→ **WHAT YOU SHOULD DO**: Only one stretch of the records below is wanted: the lines from the one holding "nose: (372, 129)" through the one holding "left front paw: (445, 493)". Return it exactly, both ends included.

*** Block opens ***

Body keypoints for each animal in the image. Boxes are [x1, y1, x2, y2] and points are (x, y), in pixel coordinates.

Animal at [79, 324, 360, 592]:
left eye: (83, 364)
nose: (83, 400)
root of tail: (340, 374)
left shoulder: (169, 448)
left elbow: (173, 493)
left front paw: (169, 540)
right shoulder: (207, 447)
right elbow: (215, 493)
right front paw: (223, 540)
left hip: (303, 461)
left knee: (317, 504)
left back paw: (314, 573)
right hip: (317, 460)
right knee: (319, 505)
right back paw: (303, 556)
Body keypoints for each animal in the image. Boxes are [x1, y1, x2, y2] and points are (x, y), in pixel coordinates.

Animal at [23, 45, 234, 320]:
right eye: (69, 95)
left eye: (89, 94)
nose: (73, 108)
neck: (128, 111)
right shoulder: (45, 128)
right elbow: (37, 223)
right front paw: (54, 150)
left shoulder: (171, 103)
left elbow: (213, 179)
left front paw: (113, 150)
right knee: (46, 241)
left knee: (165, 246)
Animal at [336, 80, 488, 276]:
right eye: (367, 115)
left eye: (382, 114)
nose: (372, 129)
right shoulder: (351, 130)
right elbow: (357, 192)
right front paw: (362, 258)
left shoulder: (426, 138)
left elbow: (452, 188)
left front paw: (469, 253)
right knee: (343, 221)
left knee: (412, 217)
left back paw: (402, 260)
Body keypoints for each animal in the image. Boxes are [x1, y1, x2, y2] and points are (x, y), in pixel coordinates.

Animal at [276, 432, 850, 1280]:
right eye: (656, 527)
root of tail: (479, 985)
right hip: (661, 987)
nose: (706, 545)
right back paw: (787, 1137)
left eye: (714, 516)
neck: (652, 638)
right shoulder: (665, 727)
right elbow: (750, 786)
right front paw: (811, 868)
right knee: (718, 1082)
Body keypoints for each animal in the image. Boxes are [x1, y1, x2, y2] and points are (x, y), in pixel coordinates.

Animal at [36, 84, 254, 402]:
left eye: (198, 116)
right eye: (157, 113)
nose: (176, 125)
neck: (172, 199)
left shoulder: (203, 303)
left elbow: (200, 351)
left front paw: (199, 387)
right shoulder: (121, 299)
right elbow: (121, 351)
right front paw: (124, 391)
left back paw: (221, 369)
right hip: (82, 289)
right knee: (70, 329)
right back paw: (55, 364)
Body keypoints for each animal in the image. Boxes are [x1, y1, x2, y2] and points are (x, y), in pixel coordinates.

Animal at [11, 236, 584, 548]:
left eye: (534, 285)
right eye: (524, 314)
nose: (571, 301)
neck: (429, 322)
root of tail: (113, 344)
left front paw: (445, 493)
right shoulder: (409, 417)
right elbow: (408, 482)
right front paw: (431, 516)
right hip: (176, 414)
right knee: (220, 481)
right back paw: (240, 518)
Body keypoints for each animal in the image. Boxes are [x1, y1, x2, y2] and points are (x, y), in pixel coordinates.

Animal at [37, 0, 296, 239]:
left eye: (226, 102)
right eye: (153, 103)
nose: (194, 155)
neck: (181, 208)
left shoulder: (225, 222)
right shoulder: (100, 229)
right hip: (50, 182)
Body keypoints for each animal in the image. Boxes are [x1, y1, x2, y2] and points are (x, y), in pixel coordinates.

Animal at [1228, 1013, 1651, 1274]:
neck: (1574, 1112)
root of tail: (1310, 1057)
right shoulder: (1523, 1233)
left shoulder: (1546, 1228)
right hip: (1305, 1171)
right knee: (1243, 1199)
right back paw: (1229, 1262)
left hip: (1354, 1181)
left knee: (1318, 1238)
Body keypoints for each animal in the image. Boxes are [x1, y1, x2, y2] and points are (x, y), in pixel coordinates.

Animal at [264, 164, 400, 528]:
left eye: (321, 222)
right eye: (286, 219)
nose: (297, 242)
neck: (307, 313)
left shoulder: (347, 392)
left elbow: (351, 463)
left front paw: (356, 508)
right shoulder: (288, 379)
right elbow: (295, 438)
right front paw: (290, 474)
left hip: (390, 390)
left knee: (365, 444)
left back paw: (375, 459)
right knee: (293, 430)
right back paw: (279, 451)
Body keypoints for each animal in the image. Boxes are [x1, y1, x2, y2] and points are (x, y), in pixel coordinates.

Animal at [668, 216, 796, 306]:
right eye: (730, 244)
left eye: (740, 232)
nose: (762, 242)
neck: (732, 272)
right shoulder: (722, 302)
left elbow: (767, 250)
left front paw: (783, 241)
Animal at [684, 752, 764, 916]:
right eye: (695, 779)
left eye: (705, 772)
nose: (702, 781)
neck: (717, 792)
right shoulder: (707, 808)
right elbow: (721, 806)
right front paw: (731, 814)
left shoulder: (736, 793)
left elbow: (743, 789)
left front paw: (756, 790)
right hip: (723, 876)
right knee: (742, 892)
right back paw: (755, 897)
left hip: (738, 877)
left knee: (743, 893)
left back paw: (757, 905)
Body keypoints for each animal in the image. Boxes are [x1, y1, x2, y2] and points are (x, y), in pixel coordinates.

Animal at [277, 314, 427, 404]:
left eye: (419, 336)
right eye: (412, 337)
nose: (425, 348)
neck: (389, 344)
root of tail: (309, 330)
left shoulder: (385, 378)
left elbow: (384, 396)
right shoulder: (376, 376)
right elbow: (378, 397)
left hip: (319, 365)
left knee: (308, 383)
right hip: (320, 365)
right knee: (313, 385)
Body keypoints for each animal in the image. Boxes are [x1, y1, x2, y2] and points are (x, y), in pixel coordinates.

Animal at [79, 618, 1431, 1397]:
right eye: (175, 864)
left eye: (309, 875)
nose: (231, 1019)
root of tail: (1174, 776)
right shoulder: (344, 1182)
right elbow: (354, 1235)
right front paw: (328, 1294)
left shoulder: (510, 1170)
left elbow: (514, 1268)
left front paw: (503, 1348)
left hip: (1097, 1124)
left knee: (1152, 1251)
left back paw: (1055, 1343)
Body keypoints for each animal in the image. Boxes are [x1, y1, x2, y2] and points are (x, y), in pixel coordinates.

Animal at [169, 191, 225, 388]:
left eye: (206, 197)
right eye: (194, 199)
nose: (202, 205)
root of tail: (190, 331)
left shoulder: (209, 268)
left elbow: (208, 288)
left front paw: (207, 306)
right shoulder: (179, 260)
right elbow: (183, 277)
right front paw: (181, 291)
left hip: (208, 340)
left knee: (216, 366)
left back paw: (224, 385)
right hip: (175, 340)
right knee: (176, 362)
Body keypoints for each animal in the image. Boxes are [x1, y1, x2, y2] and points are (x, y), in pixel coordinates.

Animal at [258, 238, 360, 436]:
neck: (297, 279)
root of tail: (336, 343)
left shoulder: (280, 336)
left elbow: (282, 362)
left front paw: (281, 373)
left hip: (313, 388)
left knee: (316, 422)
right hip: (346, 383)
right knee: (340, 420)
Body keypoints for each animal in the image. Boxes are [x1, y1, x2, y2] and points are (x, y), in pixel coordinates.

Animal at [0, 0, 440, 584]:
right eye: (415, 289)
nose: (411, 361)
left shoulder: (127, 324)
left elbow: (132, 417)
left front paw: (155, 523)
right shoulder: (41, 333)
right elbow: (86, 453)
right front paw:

*** Block closes ***

→ **OUTPUT OF THE TASK**:
nose: (372, 129)
right shoulder: (351, 130)
right elbow: (357, 192)
right front paw: (362, 258)
left shoulder: (426, 138)
left elbow: (452, 188)
left front paw: (469, 253)
right knee: (343, 221)
left knee: (412, 217)
left back paw: (402, 260)
Body keypoints for each animal in the image. Boxes are [x1, y1, x2, y2] and points are (x, y), in pixel coordinates.

Animal at [276, 432, 850, 1280]:
right eye: (656, 527)
root of tail: (479, 985)
right hip: (661, 987)
nose: (706, 545)
right back paw: (787, 1137)
left eye: (714, 516)
neck: (652, 638)
right shoulder: (665, 727)
right elbow: (750, 786)
right front paw: (811, 868)
right knee: (718, 1082)
Body keypoints for each animal in the image. Boxes are [x1, y1, x2, y2] and points are (x, y), in pixel coordinates.

Animal at [36, 84, 254, 402]:
left eye: (198, 116)
right eye: (157, 113)
nose: (176, 125)
neck: (172, 199)
left shoulder: (203, 303)
left elbow: (200, 351)
left front paw: (199, 387)
right shoulder: (121, 299)
right elbow: (121, 351)
right front paw: (124, 391)
left back paw: (221, 369)
right hip: (82, 289)
right knee: (70, 329)
right back paw: (55, 364)
Body keypoints for each animal in the image. Boxes are [x1, y1, x2, y2] and points are (x, y), in pixel coordinates.

Animal at [11, 236, 584, 548]:
left eye: (534, 285)
right eye: (524, 314)
nose: (571, 301)
neck: (429, 322)
root of tail: (113, 344)
left front paw: (445, 493)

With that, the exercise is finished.